> **Task list**
**a.** In the passage about fandom fic, what rule do some fic reccing initiatives use to spotlight underappreciated works?
**b.** Continue the passage about popularity in fandom fic, starting right after its last sentence.

> **Passage to read**
•••
There is a danger that this kind of piece can be read as ‘anything popular is bad’ which is far from what I’m hoping to achieve. A lot of popular fics are very, very good. They are, after all, popular for a reason. This piece might also be read as a suggestion that fandom participants have been unwittingly hoodwinked by consumerism and that they are cogs in the corporate machine they so often critique. To the contrary, fandom communities acknowledge these trends can develop and devote time to challenging the impact a systemic investment in capitalist structures have on such communities, with anonymous posting during fests, fests created around lesser-known fandom ships (Rare Pair fests are common in many fandoms) or by seeking to give a voice to underserved identities, through, for example, fests focusing on asexual or trans identities. There are also fic reccing initiatives in multiple fandoms, designed to spotlight underappreciated works with a ‘less than X number of kudos’ rec rule. All of these initiatives involve fandom participants taking the reigns in an effort to expand the scope and diversity of fandom beyond the endlessly popular behemoth ships which are still largely white, cis-male dude slash ships.
•••
> **Material supplied**

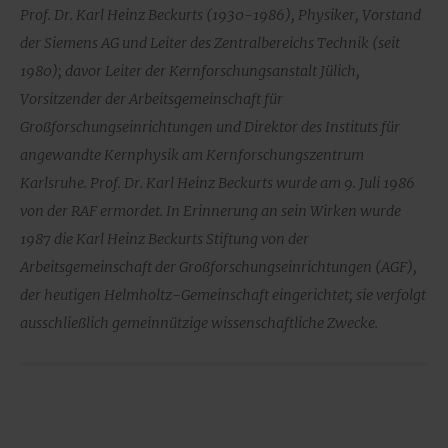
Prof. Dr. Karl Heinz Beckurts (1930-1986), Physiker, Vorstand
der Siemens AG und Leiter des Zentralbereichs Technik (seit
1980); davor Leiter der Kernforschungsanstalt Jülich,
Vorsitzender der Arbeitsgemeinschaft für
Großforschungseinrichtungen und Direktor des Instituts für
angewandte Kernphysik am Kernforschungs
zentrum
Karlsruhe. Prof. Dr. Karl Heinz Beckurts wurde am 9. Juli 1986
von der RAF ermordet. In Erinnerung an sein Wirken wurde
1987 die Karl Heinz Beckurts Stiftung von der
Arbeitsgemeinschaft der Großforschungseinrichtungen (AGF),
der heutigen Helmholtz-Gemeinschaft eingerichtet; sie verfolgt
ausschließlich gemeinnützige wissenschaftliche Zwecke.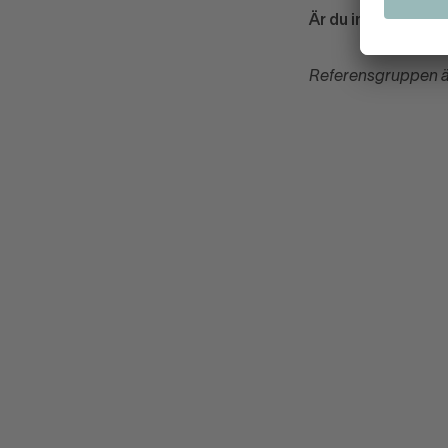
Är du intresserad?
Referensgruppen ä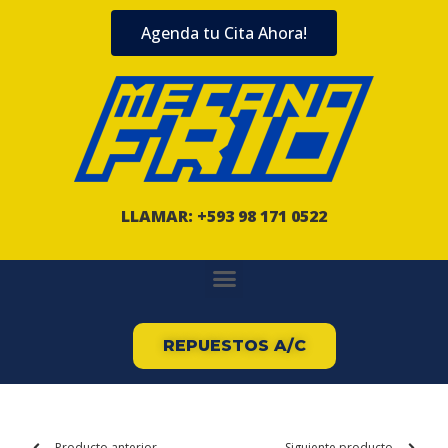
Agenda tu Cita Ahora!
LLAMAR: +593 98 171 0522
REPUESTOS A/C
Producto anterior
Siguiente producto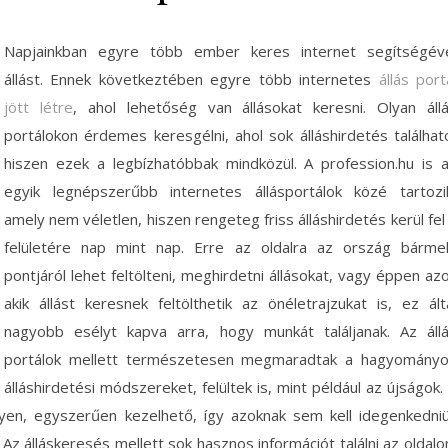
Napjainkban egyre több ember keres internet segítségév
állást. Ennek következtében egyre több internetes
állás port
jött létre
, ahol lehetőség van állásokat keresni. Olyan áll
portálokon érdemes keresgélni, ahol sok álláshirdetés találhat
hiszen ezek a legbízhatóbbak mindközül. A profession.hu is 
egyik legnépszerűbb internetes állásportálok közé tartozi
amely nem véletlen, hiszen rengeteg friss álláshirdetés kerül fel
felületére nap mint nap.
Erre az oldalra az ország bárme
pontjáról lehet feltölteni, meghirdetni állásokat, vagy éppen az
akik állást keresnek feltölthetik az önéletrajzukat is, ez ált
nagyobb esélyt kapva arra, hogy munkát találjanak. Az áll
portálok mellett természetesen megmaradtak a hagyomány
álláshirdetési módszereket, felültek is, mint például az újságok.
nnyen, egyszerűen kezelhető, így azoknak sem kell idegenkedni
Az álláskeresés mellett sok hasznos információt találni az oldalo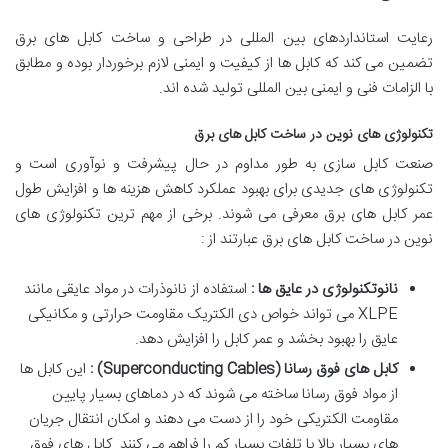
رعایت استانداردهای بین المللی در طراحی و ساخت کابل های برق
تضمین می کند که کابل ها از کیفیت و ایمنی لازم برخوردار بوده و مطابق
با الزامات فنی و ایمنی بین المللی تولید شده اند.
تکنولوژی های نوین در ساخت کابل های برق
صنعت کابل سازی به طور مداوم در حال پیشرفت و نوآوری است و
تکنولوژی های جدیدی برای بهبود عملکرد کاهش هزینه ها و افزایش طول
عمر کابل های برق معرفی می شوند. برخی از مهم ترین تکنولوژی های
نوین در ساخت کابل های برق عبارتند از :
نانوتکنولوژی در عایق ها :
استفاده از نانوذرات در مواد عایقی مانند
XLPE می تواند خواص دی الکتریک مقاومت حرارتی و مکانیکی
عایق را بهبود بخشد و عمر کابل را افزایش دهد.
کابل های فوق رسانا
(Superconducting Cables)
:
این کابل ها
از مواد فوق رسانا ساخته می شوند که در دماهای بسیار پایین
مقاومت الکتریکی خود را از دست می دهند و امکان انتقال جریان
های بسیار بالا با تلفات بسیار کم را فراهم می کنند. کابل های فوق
•••
> **Answers for the exercise**
**a.** A "less than X number of kudos" rec rule.

**b.**
I'm of the belief that an awareness of these issues merits discussion within fandom communities and that can be a tricky thing to instigate, without ostracising the very content creators you want on board, or without suggesting by implication that all fandom content should be serious, political, Pulitzer worthy fare, neglecting the monumentally important fun, frippery and unbridled pleasure that comes from creating works which are joyous, light-hearted and affectionate character studies of the canon fans love. These works serve their own deeply important purpose and offer escapism and worlds free from the oppressive and wearying reality of Real Life politics. The counter-balance is that it is important to acknowledge that fandom participants have a collective responsibility within their communities to allow discussions around trends, commoditised fanworks and free production of content the space to exist and breathe, with nuance and respectful interaction. The investment in a form of capitalised kudos-oriented fandom is to a large extent unavoidable, but when fandom spaces are increasingly becoming subject to toxic activism designed to stifle ‘problematic’ ships and content, it creates something of a perfect storm, which has a silencing impact and stifles not only the content creators are comfortable producing, but also any discourse around fandom resistance to the very models it so often opposes in a real world context.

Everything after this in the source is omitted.